The other change is the information that the editorial committee of this second edition worked under the direction of the Institute for New Testament Textual Research located at Muenster. Professor Aland is a prominent member of this Institute. As was noted above, Professor Aland serves both as an editor for the Nestle-Aland text and on the editorial committee of the United Bible Society text. It will therefore surprise no one that the stated goal of the Institute is to bring the text of these two editions into conformity. The text of the third edition of the United Bible Society text is to conform to the text of the twenty-sixth edition of Nestle- Aland, both to come out in 1970. The differing purpose of the two editions will be maintained, however. The United Bible Society text is to be a “translator’s text.” The Nestle-Aland text is to remain the scholar’s tool.
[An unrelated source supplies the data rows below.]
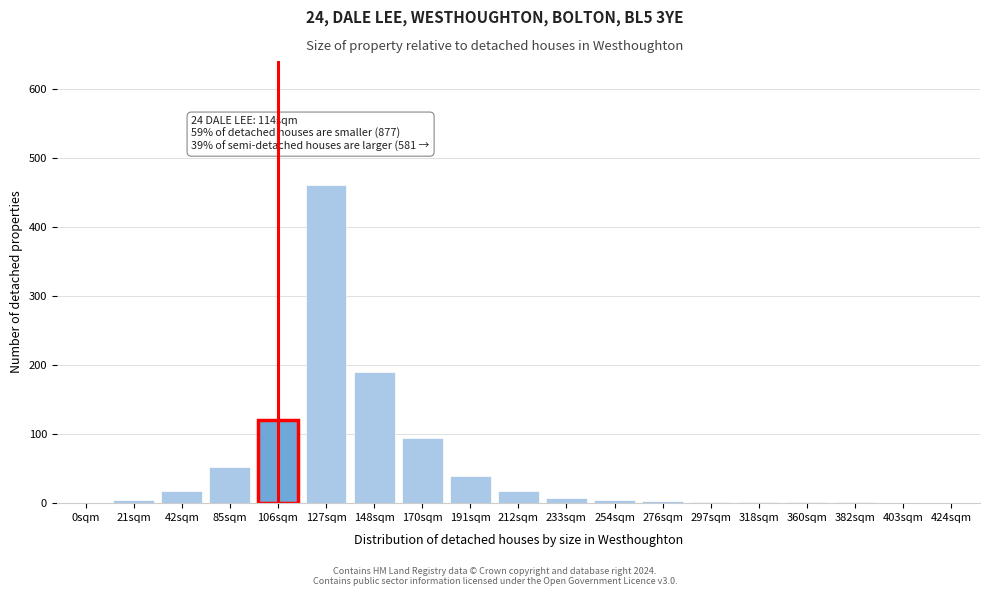

At which category does the chart reach its peak across all series?

127sqm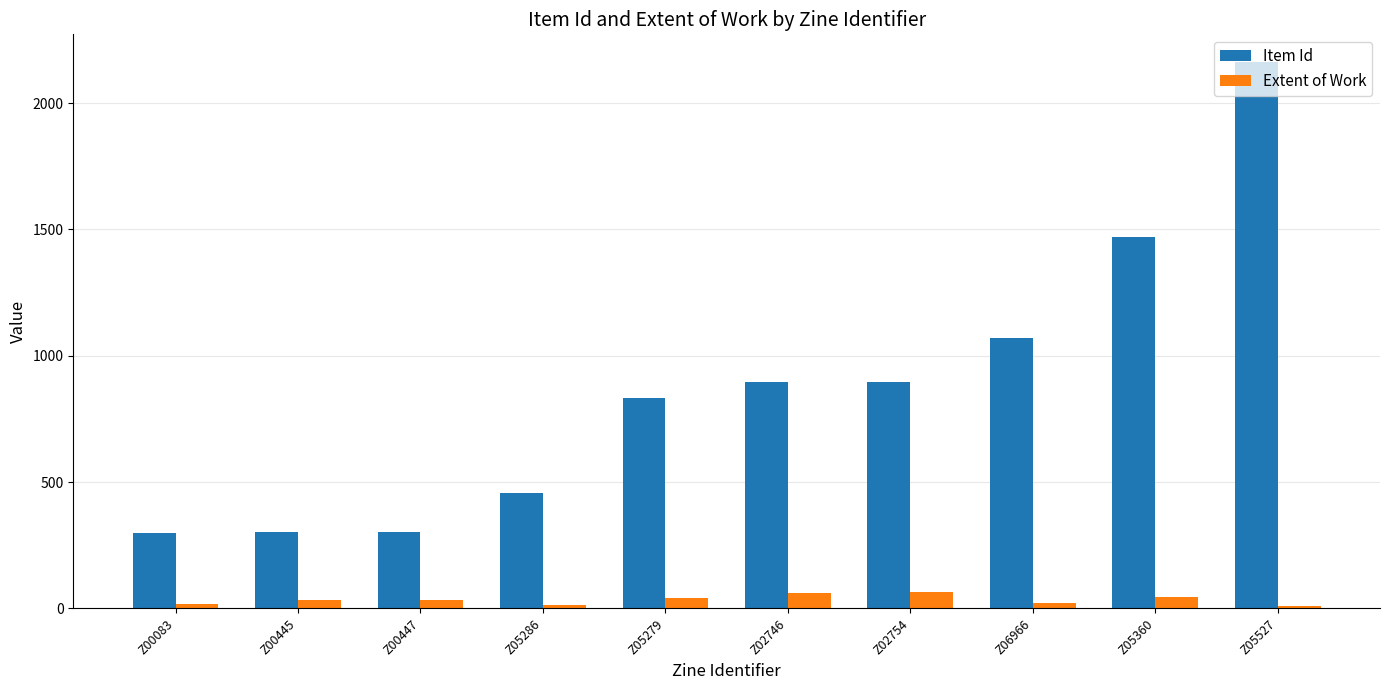

Which series has the largest total across all categories?

Item Id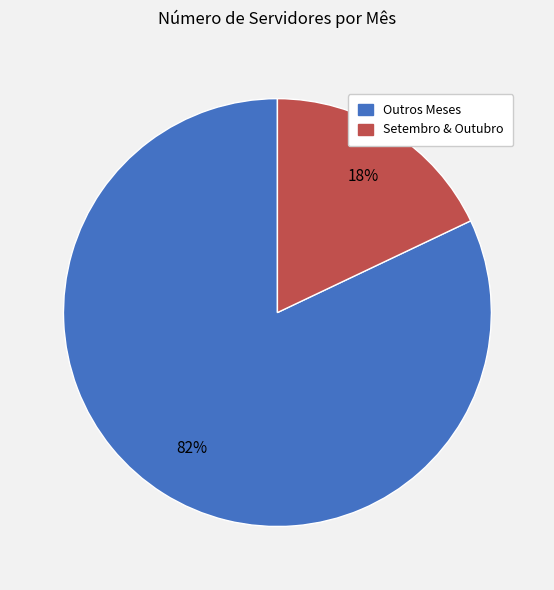

Does any single category account for the majority?

Yes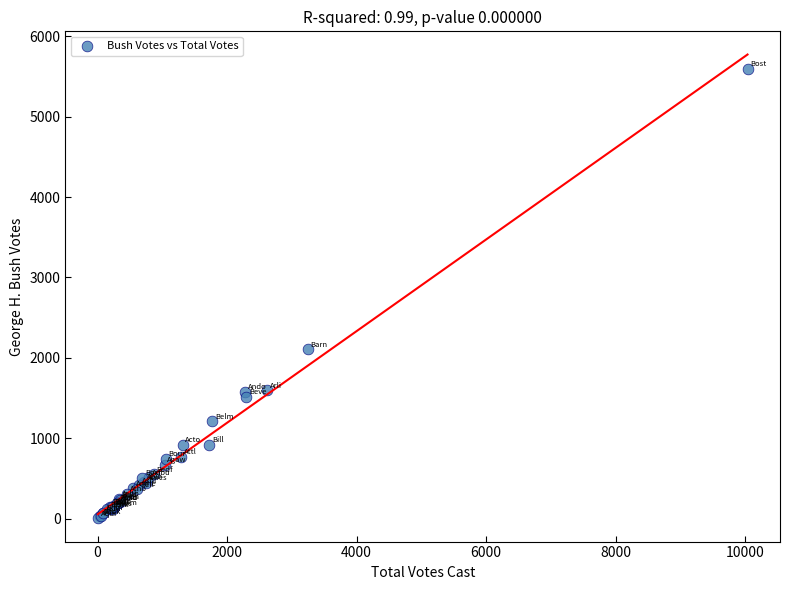

What Y value in the scatter plot is closest to 2796?

2104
Professor Aland in the Journal of Biblical Literature says of it, “In comparison with earlier editions, the new Nestle-Aland will have a considerably higher standard, its aim being to provide the specialist working on the New Testament text with all the material he might need.” Whether we choose the Nestle-Aland edition or the new United Bible Society text, we cannot but be impressed by the tremendous amount of work that has gone into their preparation and we need to thank God for the work of dedicated men who have brought to us the text in a form that we can be confident conforms closely to the original. The material for solid New Testament study is before us. It remains for us only to be faithful in using it.